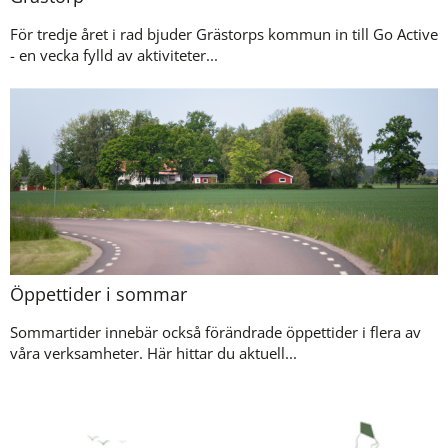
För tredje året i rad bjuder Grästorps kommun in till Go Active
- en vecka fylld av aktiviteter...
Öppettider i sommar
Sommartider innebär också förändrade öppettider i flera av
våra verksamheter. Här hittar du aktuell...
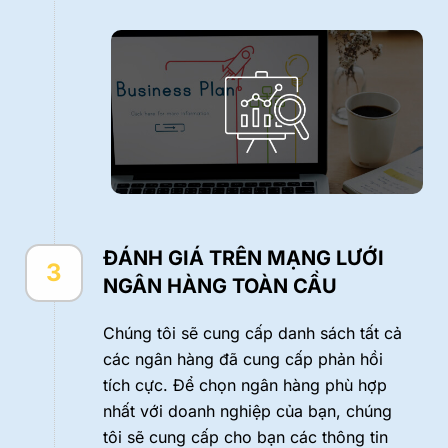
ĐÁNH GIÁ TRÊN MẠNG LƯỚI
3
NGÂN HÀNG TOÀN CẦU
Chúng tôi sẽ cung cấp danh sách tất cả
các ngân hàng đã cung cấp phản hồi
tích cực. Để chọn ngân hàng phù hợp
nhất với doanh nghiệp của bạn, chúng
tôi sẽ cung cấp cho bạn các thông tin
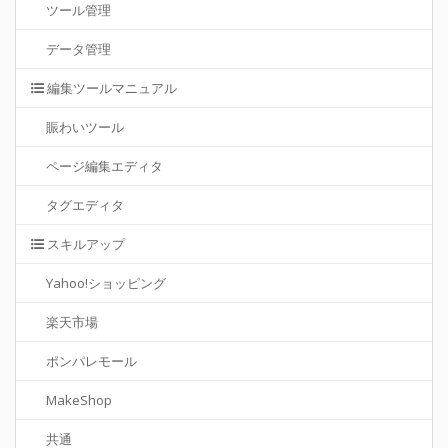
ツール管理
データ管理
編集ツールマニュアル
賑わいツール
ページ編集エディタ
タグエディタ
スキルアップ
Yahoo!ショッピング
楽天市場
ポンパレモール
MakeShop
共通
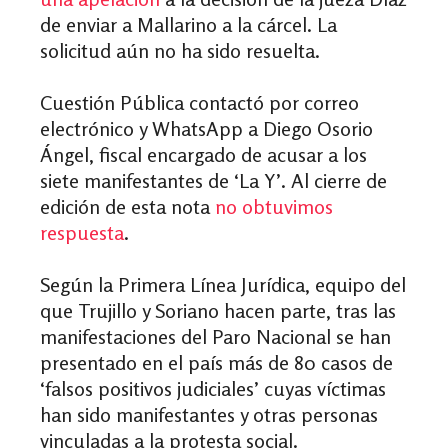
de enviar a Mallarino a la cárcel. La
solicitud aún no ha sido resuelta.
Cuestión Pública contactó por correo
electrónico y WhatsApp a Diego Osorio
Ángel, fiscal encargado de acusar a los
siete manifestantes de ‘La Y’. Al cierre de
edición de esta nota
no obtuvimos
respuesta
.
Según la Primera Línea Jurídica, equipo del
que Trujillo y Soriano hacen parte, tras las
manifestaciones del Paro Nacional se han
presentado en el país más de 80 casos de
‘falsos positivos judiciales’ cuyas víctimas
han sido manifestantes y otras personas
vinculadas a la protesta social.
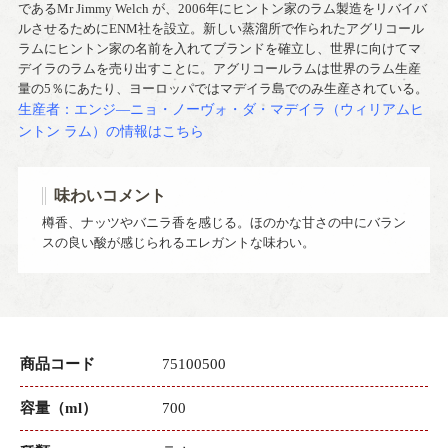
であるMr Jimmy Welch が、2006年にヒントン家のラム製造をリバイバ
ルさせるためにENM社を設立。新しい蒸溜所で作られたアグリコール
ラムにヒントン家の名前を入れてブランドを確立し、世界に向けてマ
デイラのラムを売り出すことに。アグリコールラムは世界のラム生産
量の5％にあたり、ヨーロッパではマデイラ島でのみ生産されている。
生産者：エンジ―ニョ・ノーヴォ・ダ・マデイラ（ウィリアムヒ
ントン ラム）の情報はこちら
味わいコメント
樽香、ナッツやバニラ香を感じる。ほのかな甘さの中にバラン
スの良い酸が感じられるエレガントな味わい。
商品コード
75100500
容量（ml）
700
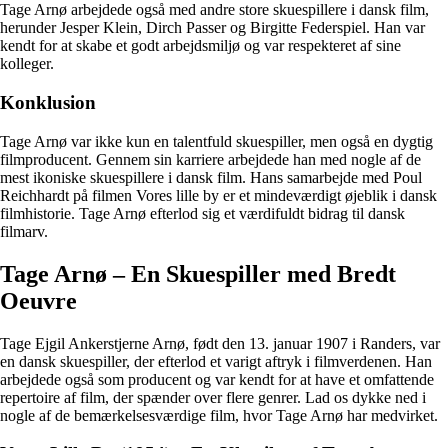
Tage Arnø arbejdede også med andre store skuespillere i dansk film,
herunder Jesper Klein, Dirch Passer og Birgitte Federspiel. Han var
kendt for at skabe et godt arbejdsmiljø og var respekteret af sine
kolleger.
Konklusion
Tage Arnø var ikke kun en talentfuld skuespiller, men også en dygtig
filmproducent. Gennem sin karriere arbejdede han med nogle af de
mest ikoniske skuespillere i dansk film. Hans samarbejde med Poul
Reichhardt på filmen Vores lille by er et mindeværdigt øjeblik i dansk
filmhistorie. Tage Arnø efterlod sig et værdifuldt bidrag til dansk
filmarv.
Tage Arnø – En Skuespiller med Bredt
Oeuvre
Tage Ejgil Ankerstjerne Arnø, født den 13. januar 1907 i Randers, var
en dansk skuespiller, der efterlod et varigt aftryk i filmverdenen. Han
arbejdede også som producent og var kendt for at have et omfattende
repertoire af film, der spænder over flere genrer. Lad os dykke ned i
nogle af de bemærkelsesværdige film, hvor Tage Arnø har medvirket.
_ _ _ _ _
• _Work item_
Identify each line in the records that contains the word "efterlod", and copy every such line in full.

• _Output of the task_
filmhistorie. Tage Arnø efterlod sig et værdifuldt bidrag til dansk
en dansk skuespiller, der efterlod et varigt aftryk i filmverdenen. Han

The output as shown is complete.